- [What this task involves]
In the entries below, begin at the line that has "Fig. 1. General", stop after the line that has "Figure 6. The", and output those lines exactly with no pictures.

- [Given data]
********
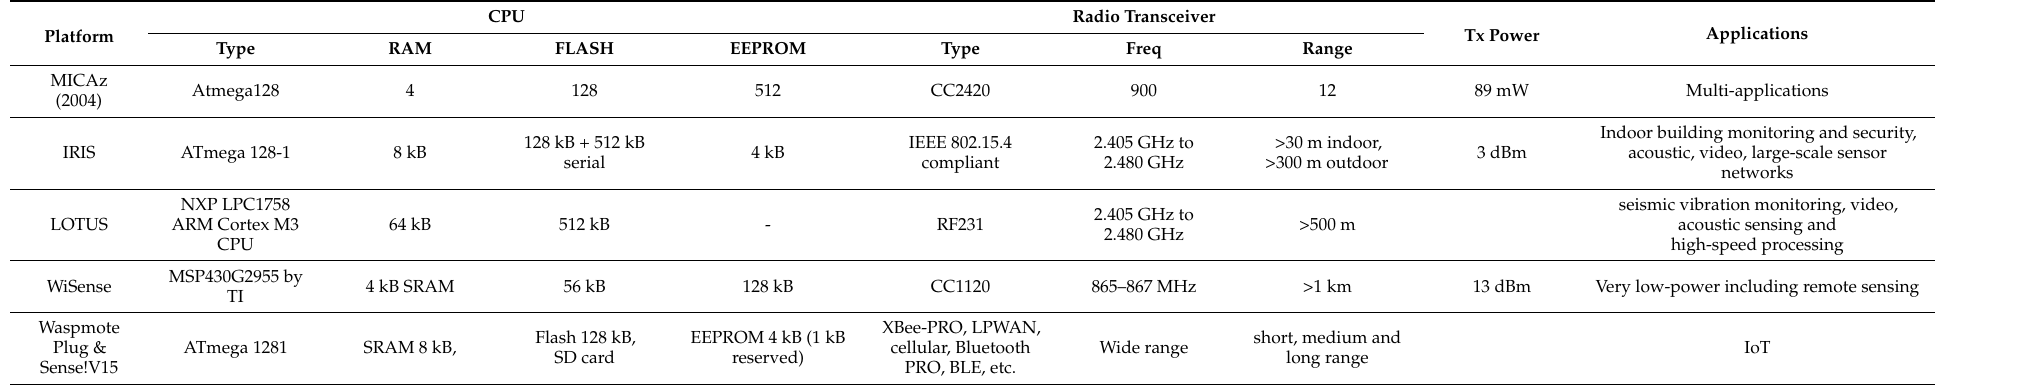
Table 2. A Summary of features and applications of widely used selected commercial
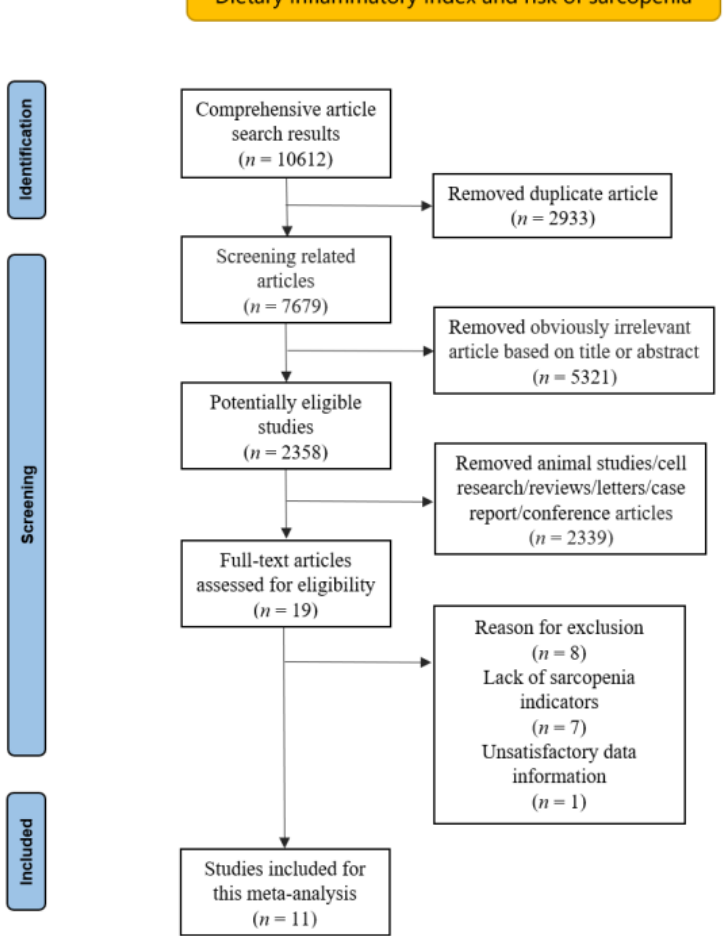
Figure 1. Flow diagram of the literature search and selection.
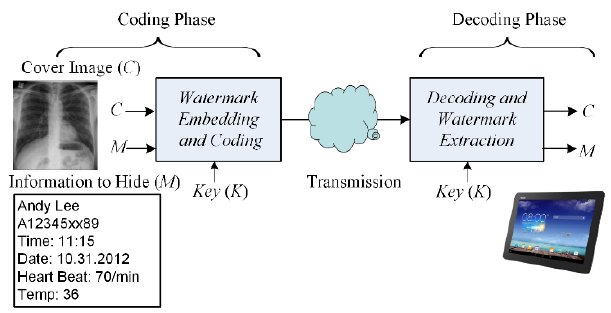
Fig. 1. General structure of the proposed reversible watermarking for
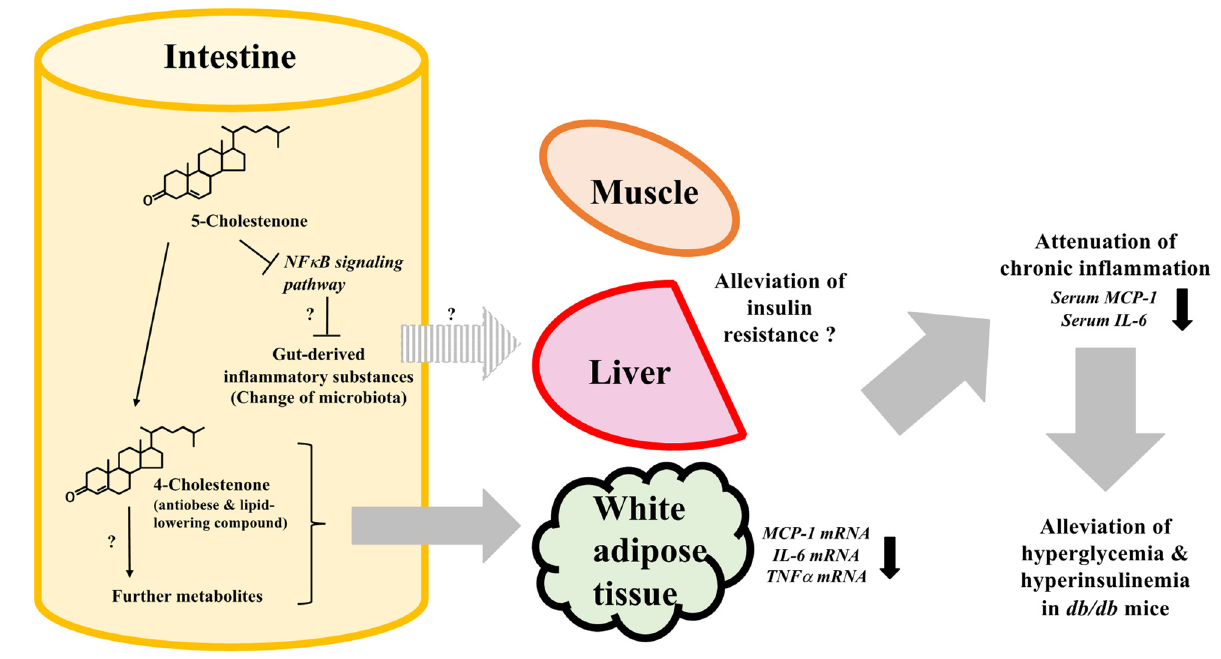
Figure 6. The proposed molecular mechanism by which 5-cholestenone affects metabolic disorders in db/db mice.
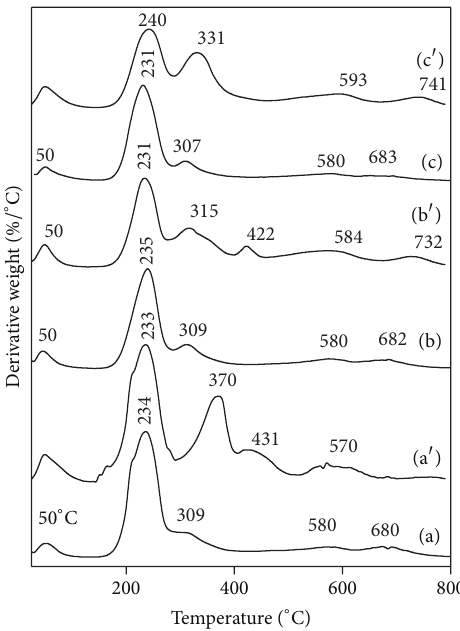
Figure 3: Derivative thermogravimetric analysis (DTG) curves of (a) C16TMA-Mt, (b) C16TMA-AMt0.2, (c) C16TMA-AMt0.5, (a 󸀠 ) PVP/C16TMA-Mt, (b 󸀠 ) PVP/C16TMA-AMt0.2, and (c 󸀠 ) PVP/ C16TMA-AMt0.5. Figure 4: In situ XRD patterns of C16TMA-AMt0.5 calcined at different temperatures. (a) 25, (b) 100, (c) 150, (d) 200, (e) 215, (f) 250, and (g) 300 ∘ C. ∗ corresponds to C16TMABr salt as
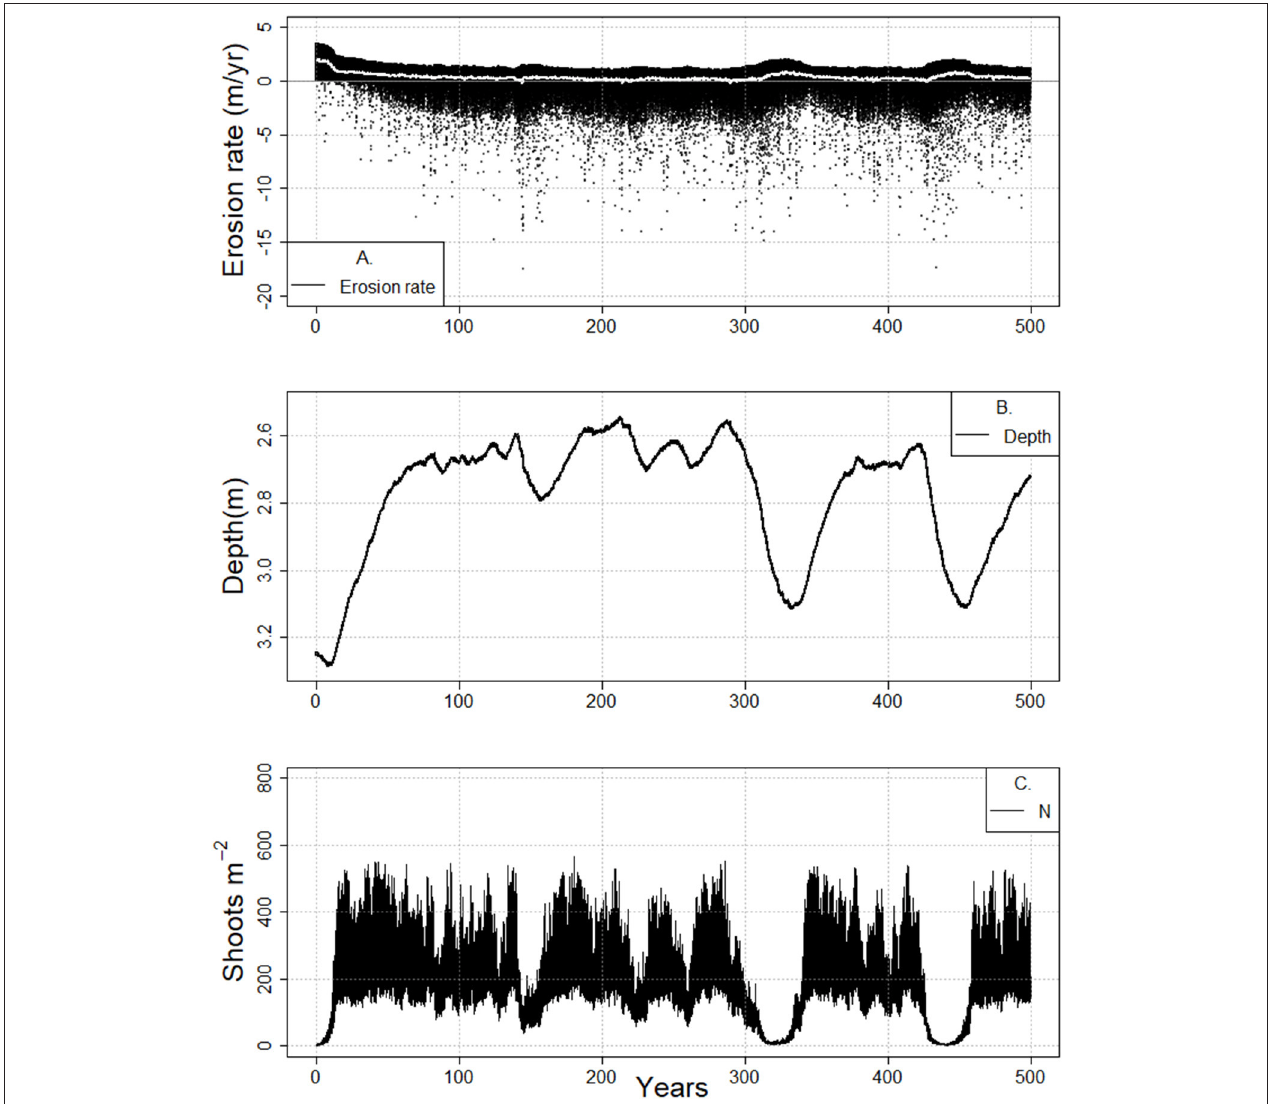
FIGURE 9 | Cyclical meadow behavior and concurrent changes in tidal flat erosion rate (A), tidal flat depth (B), and shoot density (C) during the 500-year-long model runs (RSLR 4mm year − 1 , Co = 30 mg/L, b f = 3.0km) for a prograding marsh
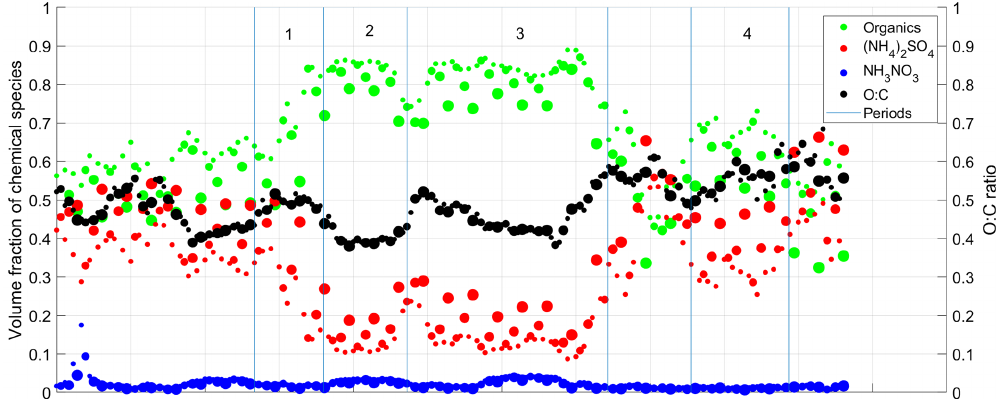
Figure 4. Time series of the volume fractions of organics, (NH 4 ) 2 SO 4 , and NH 4 NO 3 observed at the BNL site from 10 to 15 August 2012. Note that the increase of the symbol size represents the TD temperature increase from the ambient temperature to 100 ◦ C. The green dot represents the organic species. The red dot represents ammonium sulfate. The blue dot represents ammonium nitrate. The black dot represents the O : C ratio. Periods 1, 2, 3 were influenced by the air mass from LRNW, and period 4 was dominated by SSW air mass.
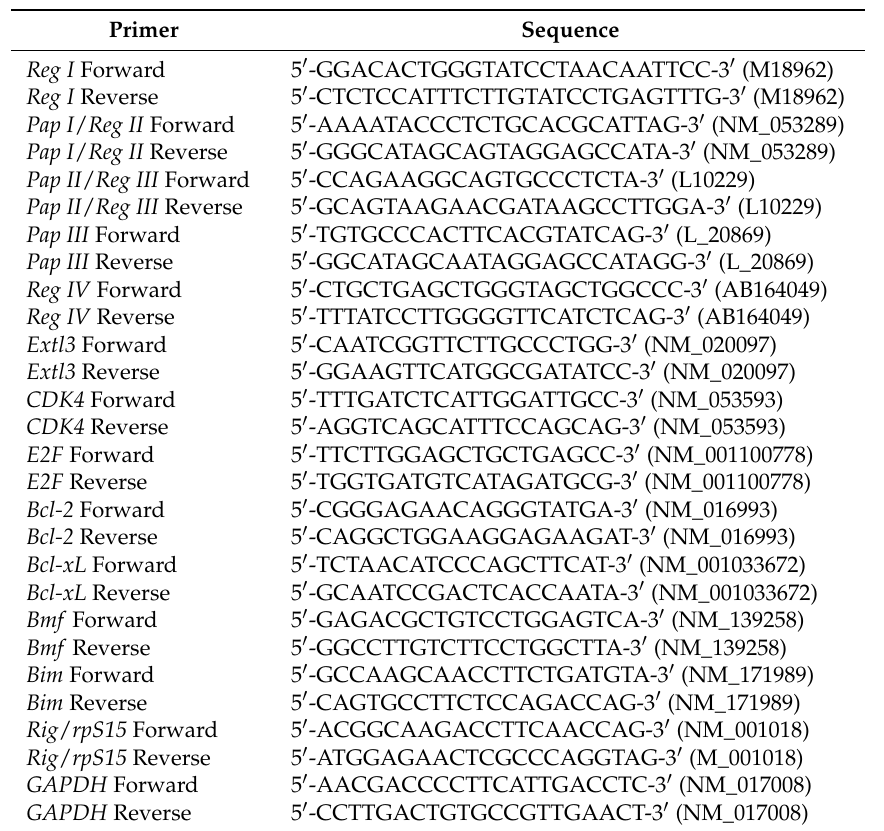
Table 1. Primers used for real-time RT-PCR of rat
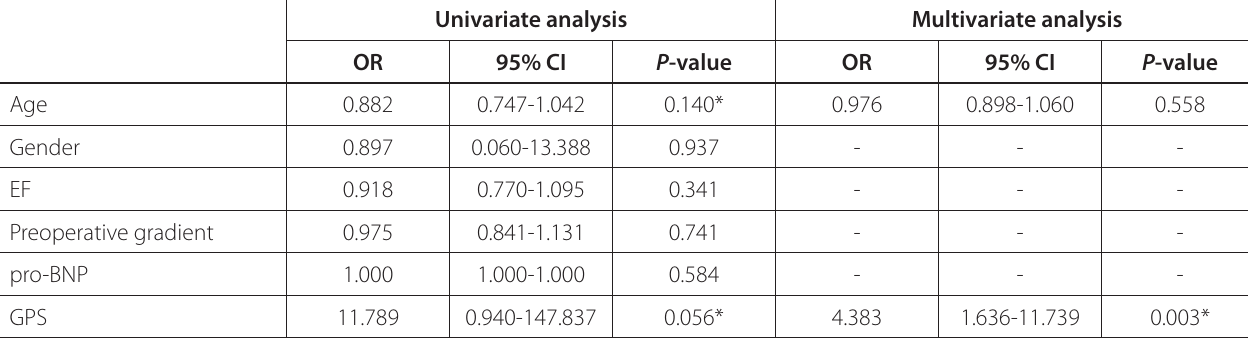
Table 3 . Univariate and multivariate analysis of prognostic factors associated with primary endpoints in patients who underwent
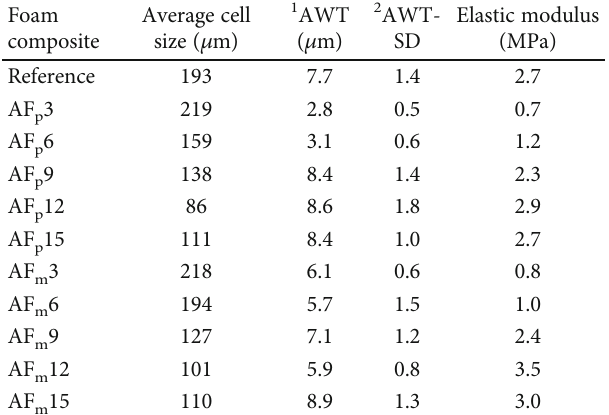
Table 1: Wall thickness and elastic modulus of the AF composites. Foam Average composite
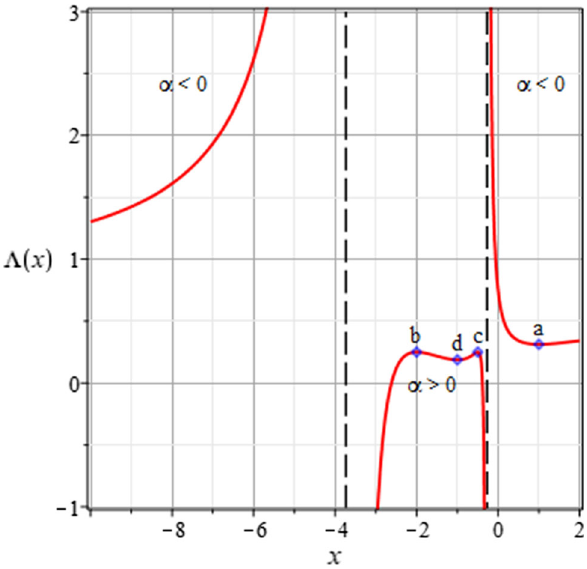
Fig. 3 The function λ( x ) = (cid:2)( x )α for α > 0, l = 12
********
- [Answer]
Fig. 1. General structure of the proposed reversible watermarking for
Figure 6. The proposed molecular mechanism by which 5-cholestenone affects metabolic disorders in db/db mice.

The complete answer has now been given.